Ohio State senior 184-pound captain Myles Martin won a national championship with the Buckeyes as a freshman in 2015-16 in a lower weight class, and is also a three-time All American and Big Ten finalist. But he will still try and add to his legacy in his final year as a Buckeye.
After suffering a loss in 2017 in the NCAA Division I Wrestling Championships to Kent State’s Bo Nickal —a match in which Martin led 4-0 at one point— Martin said he’s more motivated to get back to the top of the mountain.
“I spent a month trying to get that taste out of my mouth,” Martin said. “It’s always in the back of my head. It’s one of those things that will motivate me to keep going. Wrestling full seven or full six, freestyle or scholastic. It’s always on my mind. It’s on my mind right now. It’s on my mind when I train. It was a good and a bad thing.”

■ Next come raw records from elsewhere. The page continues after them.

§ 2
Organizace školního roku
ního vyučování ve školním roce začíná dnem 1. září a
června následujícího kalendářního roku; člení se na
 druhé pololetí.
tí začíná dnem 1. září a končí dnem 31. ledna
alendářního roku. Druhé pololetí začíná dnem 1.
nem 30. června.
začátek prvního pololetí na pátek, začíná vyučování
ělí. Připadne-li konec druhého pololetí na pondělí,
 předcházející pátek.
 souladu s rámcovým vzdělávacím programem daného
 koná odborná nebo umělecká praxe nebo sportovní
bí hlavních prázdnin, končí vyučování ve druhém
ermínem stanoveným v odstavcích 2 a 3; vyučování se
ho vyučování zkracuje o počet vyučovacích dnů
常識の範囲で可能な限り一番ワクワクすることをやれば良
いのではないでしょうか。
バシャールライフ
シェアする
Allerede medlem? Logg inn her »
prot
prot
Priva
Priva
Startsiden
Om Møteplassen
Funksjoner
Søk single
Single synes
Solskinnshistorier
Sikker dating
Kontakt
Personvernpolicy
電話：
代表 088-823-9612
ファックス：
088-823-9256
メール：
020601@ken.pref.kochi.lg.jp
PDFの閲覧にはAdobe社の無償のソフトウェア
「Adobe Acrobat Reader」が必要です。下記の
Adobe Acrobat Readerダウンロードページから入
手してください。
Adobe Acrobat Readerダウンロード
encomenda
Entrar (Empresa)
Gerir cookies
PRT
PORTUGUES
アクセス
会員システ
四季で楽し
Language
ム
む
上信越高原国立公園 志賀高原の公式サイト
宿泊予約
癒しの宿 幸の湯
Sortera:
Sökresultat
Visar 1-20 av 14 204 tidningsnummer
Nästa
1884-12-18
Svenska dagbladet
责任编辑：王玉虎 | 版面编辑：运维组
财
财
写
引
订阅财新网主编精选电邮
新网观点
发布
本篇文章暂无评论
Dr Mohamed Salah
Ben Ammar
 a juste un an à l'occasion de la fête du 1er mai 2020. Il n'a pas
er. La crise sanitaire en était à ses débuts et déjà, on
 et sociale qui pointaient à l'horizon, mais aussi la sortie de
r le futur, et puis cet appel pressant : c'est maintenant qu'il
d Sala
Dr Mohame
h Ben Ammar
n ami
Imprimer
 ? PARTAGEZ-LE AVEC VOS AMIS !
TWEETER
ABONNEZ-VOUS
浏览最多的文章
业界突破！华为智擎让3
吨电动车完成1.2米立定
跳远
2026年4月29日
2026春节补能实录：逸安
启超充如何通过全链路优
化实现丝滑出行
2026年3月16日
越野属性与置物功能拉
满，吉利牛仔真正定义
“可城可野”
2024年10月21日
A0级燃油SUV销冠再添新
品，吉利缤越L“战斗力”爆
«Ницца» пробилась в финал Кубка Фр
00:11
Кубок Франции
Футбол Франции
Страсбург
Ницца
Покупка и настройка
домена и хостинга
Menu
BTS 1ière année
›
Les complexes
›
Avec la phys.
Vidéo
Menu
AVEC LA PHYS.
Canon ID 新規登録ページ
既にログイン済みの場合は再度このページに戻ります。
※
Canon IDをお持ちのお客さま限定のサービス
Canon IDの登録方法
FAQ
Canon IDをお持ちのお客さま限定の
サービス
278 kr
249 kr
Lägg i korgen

Martin was listed as one of the captains by coach Tom Ryan, who notices some of the younger members of the team looking at Martin more closely and trying to follow his lead.
Martin said this is something he can see in his interactions with the younger members of the team.
“I definitely know that they’re watching me and that they’re watching down to the small details that I don’t even look at because I do it naturally,” Martin said. “I’m always helping out, especially after practice and with working on the small stuff.”
Martin was the 15th true freshman in NCAA history — and the first ever at Ohio State — to win a national championship, an honor that has earned him plaques and his own picture inside the Steelwood Training Facility, where the Buckeyes host their practices.
He said those accolades mean a lot to him, but he doesn’t think of them much.
“It doesn’t change my personality,” Martin said. “It doesn’t change anything that I do, or my moral or any social values that I have. It’s not going to affect anything about me, just because I have a strong belief system. Tom [Ryan] always encourages us to have strong moral core values.”
And Ryan views that in Martin, a leadership that others can emulate on the team, even from the moment he began his career at Ohio State.
“He came out of redshirt as a freshman midway through the year,” Ryan said. “That takes a strong belief in himself and our program. He was born a leader. He feels like this is his team and he’s been a great example.”
Despite all of the accolades Martin has stacked up in his time with Ohio State, he said he has something other than a national championship that he’s most proud of.
“One thing I’m really proud of that I don’t think about as much as I should, is just being a leader here for the team,” Martin said. “Just being one of the main guys that they rely on and just being able to hold up my end of the bargain. It’s just me doing what I love and helping out some of these guys get better.”
After 33-6, 32-9 and 31-3 records in his first three seasons with the Buckeyes, Martin will attempt to top himself yet again with a bigger target on his back, as the number one wrestler in his weight class with even higher expectations.
But the expectations surpass the wrestling mat. In his final season at Ohio State, those expectations revolve around his leadership.